Mehretu Tekle dreamed of opening Hope Eritrean and Ethiopian Restaurant as a place of unity for the Harrisonburg community, where people could enjoy music and authentic food from the eastern African nations. All that was about to become a reality, but the COVID-19 pandemic put at least part of Tekle’s dream on hold.
Opening a business during normal circumstances is a sweat-inducing labor of love that’s fraught with risk. Doing so during a pandemic complicates everything. But for Tekle, giving up has never been an option.

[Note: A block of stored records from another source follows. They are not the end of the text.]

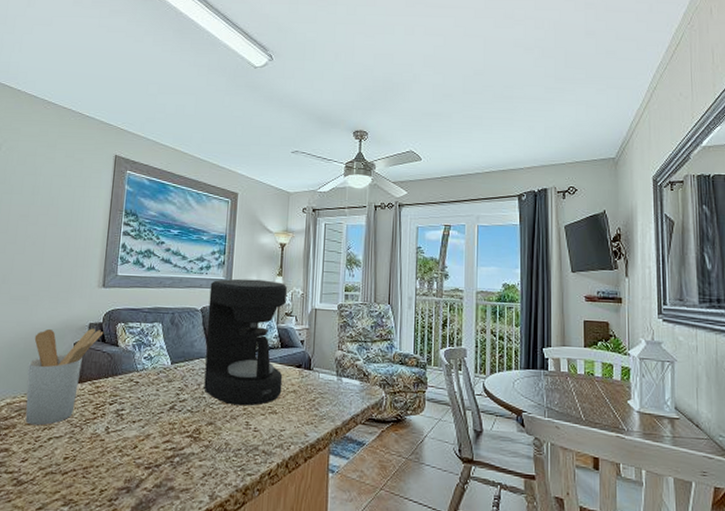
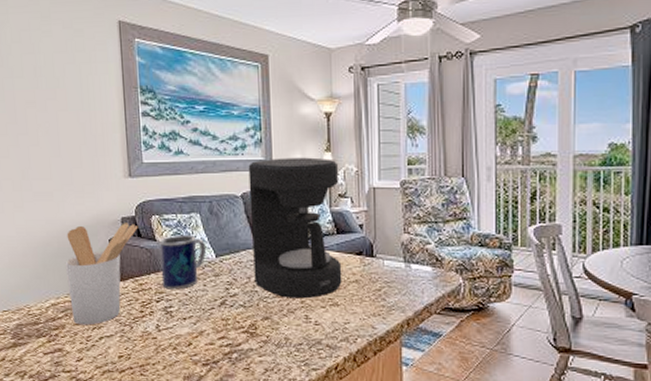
mug: none [117,341,164,394] -> present [159,234,207,290]

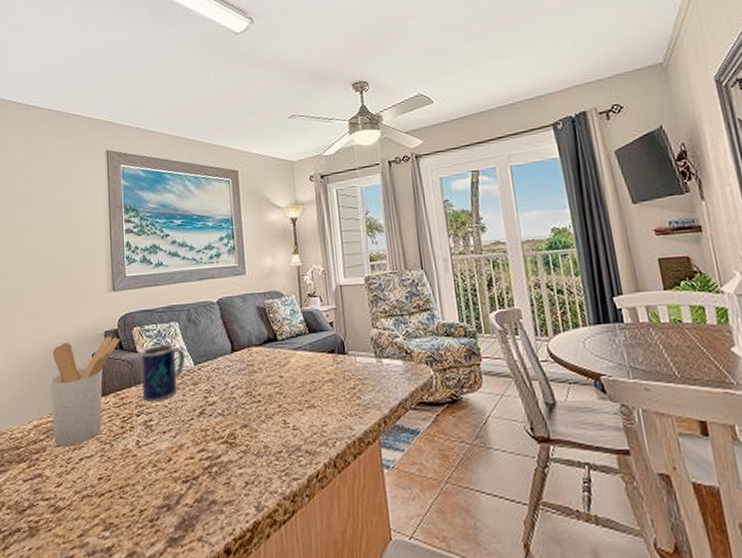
coffee maker: present [248,157,342,299] -> none [223,260,317,403]

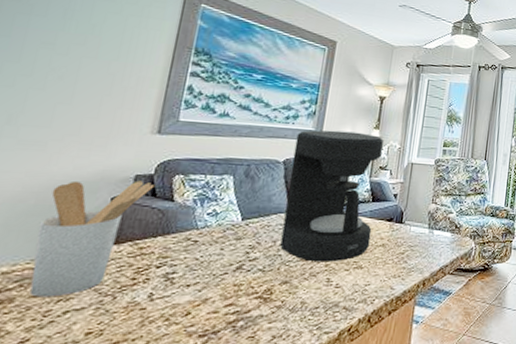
mug: present [140,344,185,402] -> none [168,196,234,254]
coffee maker: none [223,260,317,403] -> present [280,130,383,262]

Tekle was born in Eritrea, but was forced to flee his home country in 2004 following political unrest and a crackdown by the country’s authoritarian president. Tekle lived in an Ethiopian refugee camp from 2004 until 2010, when he got the chance to come to America through his sister-in-law, who already was living in Harrisonburg.
Upon arriving in Harrisonburg, Tekle grew homesick, missing the band he had played in with his friends and the culture he had left. So in January 2020, Tekle planned to open his own business, a restaurant which would bring a taste of Eritrean culture to Harrisonburg.
As the pandemic began, though, Mehretu realized that it might not be the best time to open a restaurant. He pivoted his opening from January to later in the spring. In the meantime, Mehretu kept himself busy by fixing the floors of the building, painting and prepping to open.
On July 1, Tekle officially opened Hope, at 1751 S. Main Street, although his plans to have the dining area showcase Eritrean culture — through music, for instance — must wait. He has only opened for takeout orders.
Hope is open from Friday-Monday every week, from noon to 9 p.m.
Since opening, Tekle has received a considerable amount of help from the Harrisonburg community in spreading the word about his new restaurant, but he wishes for much more.
“People who start a new business like me, it’s really difficult. Even as a small business, I can’t expect that much income, but at least I was hoping to pay my debt. But the pandemic, it’s a big issue,” he said in an on camera interview with The Citizen.
Most of all, Tekle said he looks to his faith. “We have to pray…it’s up to God. I expect that things will be much better… and it will be much better. It’s up to God.”